Facial Recognition, How the Genome Codes for It
Infants are innately attracted to face-like objects, which suggests they know what a face looks like without ever having seen one. This sort of innate, complex pattern recognition is critical for much of human behavior. Deficits in these abilities are associated with disorders such as autism and neurodegenerative diseases, as well as the damage suffered after stroke. Understanding the genetic features that underpin the development of innate recognition circuits could provide new avenues for treating these disorders.

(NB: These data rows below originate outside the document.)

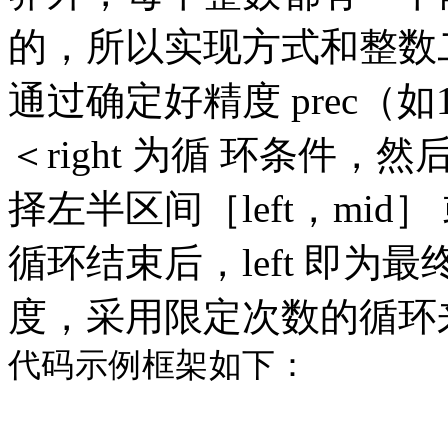
的，所以实现方式和整数
通过确定好精度
prec（如1
＜right 为循 环条件，
择左半区间［left，mid］ 
循环结束后，left 即
度，采用限定次数的循环
代码示例框架如下：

With this NIH Director’s New Innovator Award, Michael J. Sheehan, Neurobiology and Behavior, is asking how the genome encodes instructions for the neural circuits that innately recognize specific, complex patterns, such as a face. One of the challenges in this research area has been finding the right models for study. Sheehan’s group has identified a unique species of paper wasp, Polistes fuscatus, which has highly variable facial patterns that they use to recognize individual nestmates within their small societies. Their closely related sister species, however, lack specialized facial processing. By comparing the genomes, Sheehan’s group is probing the genomic basis for the skill’s evolution.
The studies use a genome-wide approach that will pinpoint the genomic loci involved in specifying circuit development and the features that encode information in these circuits. Along the way, Sheehan hopes to establish this unique species of wasp as a powerful invertebrate model for the genomics and neurobiology of complex social behaviors. Most importantly, the research will contribute a deeper and richer understanding of how genomes encode the design of neural circuits for specific recognition tasks.